[Work task]
List every person named in the Top Gun article below.

[Supplied passage]
☆ ☆ ☆ ☆

An Ode to Top Gun
With the release of Maverick, Top Gun is now a storied franchise. Let’s see what 35 years and an obsession with aviation can do for a cinematic icon.
In the age of social media, it’s not uncommon to hear a famous filmmaker’s hot-take about the latest summer blockbuster. And while it’s great to hear what my favorite screenwriter thinks of the latest Oscar nominations, the comments often become white noise. However, there’s still one voice that will rise to the top when he talks about a film, and that is the voice of Quentin Tarantino.
Tarantino doesn’t use social media, so you won’t hear him talk about the latest cinema release every time you refresh Twitter. But when you get Tarantino talking about films, he talks. He talks a lot, and it trickles down into your social media channel of choice. In recent years, he’s been appearing on podcasts to impart his godly knowledge of film. (One of my favorite Tarantino segments is when he goes on a five-minute tangent about why Chris Pine is one of his favorite actors.)
Tarantino has also recently started a podcast called The Video Archives Podcast with Quentin Tarantino & Roger Avary (collaborator from Pulp Fiction) where you can hear him talk about movies for hours on end.
But, of interest to us here, is what Tarantino had to say recently about Top Gun: Maverick.

☆ ☆ ☆ ☆

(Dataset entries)
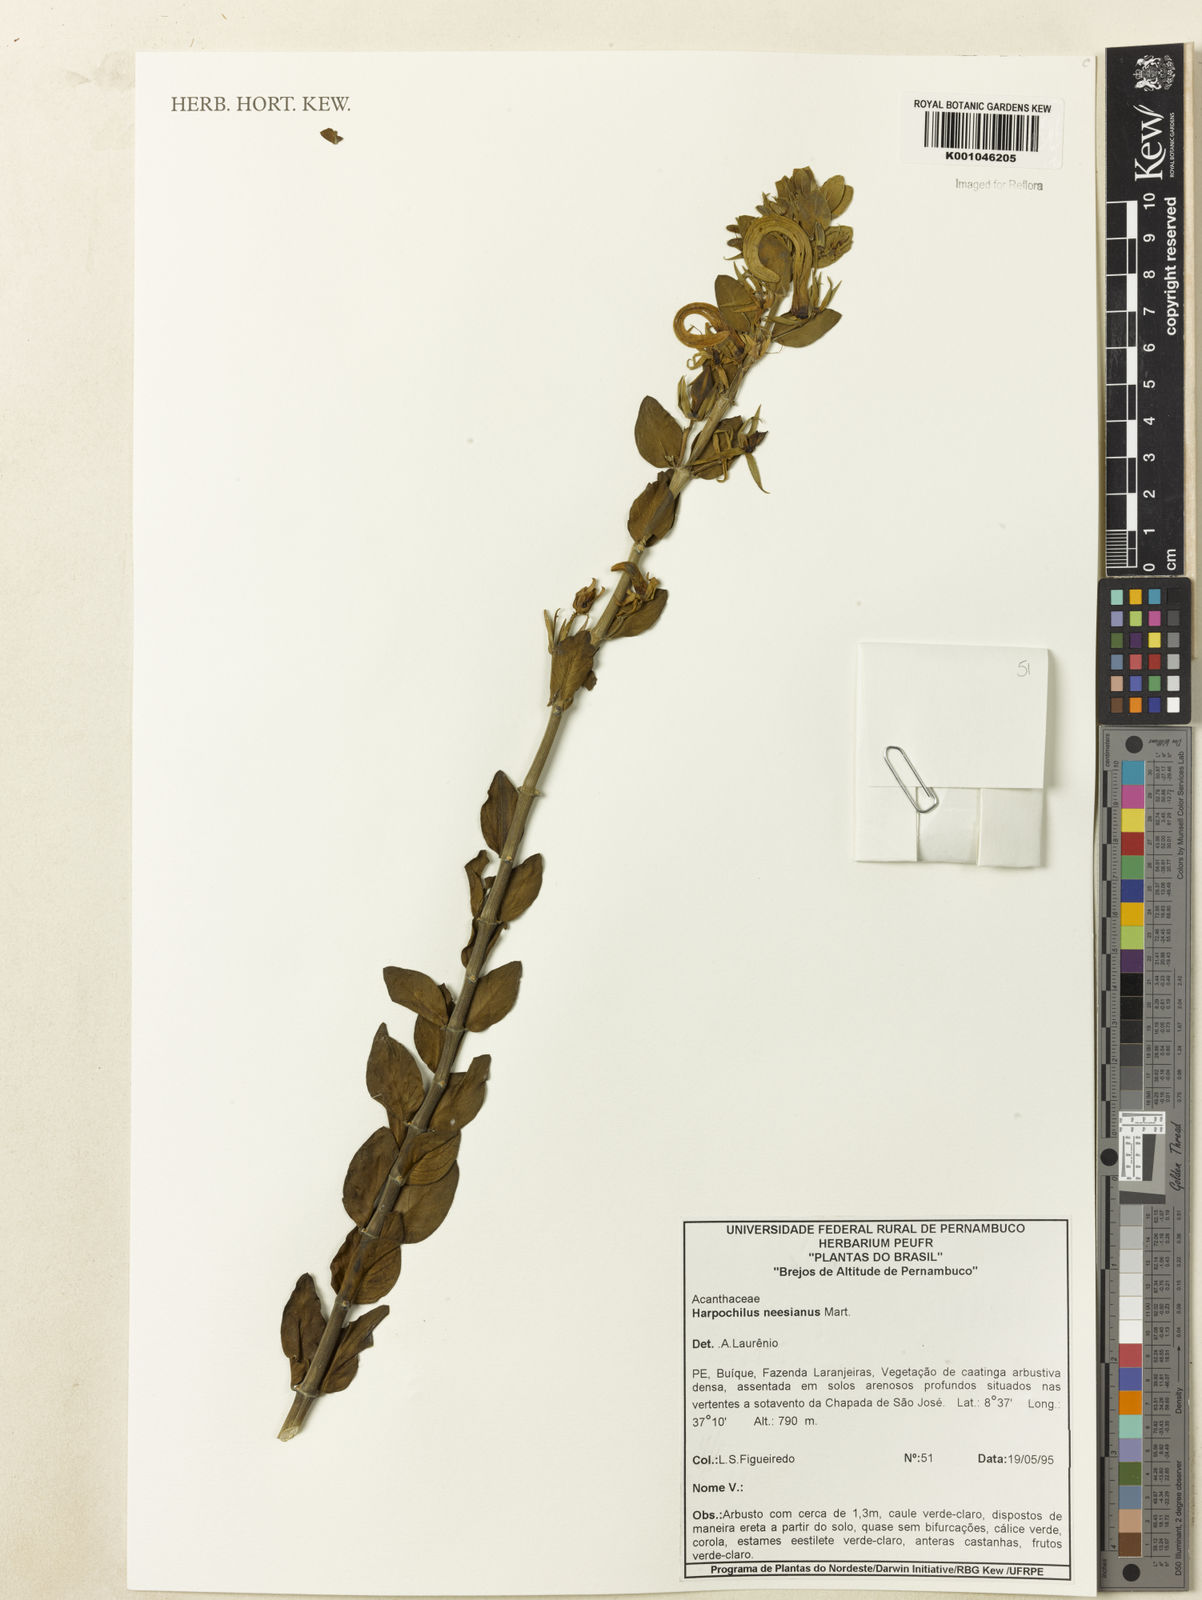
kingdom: Plantae
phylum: Tracheophyta
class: Magnoliopsida
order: Lamiales
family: Acanthaceae
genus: Harpochilus
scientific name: Harpochilus neesianus
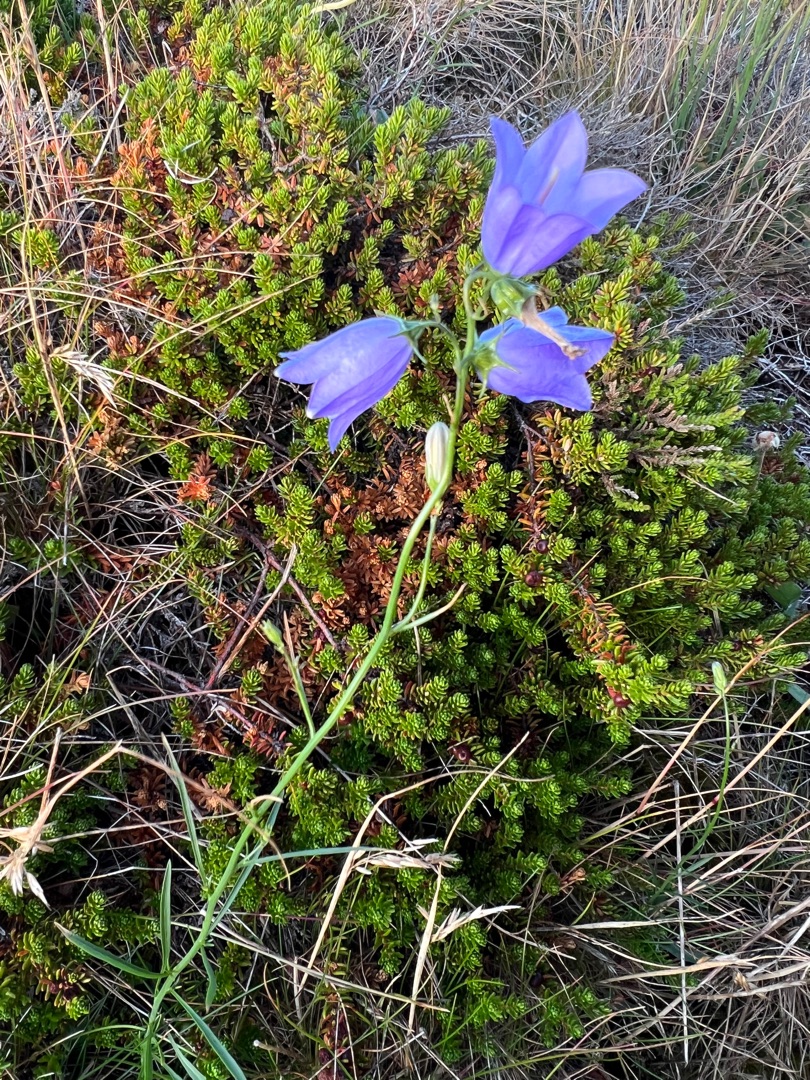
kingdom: Plantae
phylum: Tracheophyta
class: Magnoliopsida
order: Asterales
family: Campanulaceae
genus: Campanula
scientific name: Campanula rotundifolia
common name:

☆ ☆ ☆ ☆

[Exercise solution]
Quentin Tarantino, Chris Pine, Roger Avary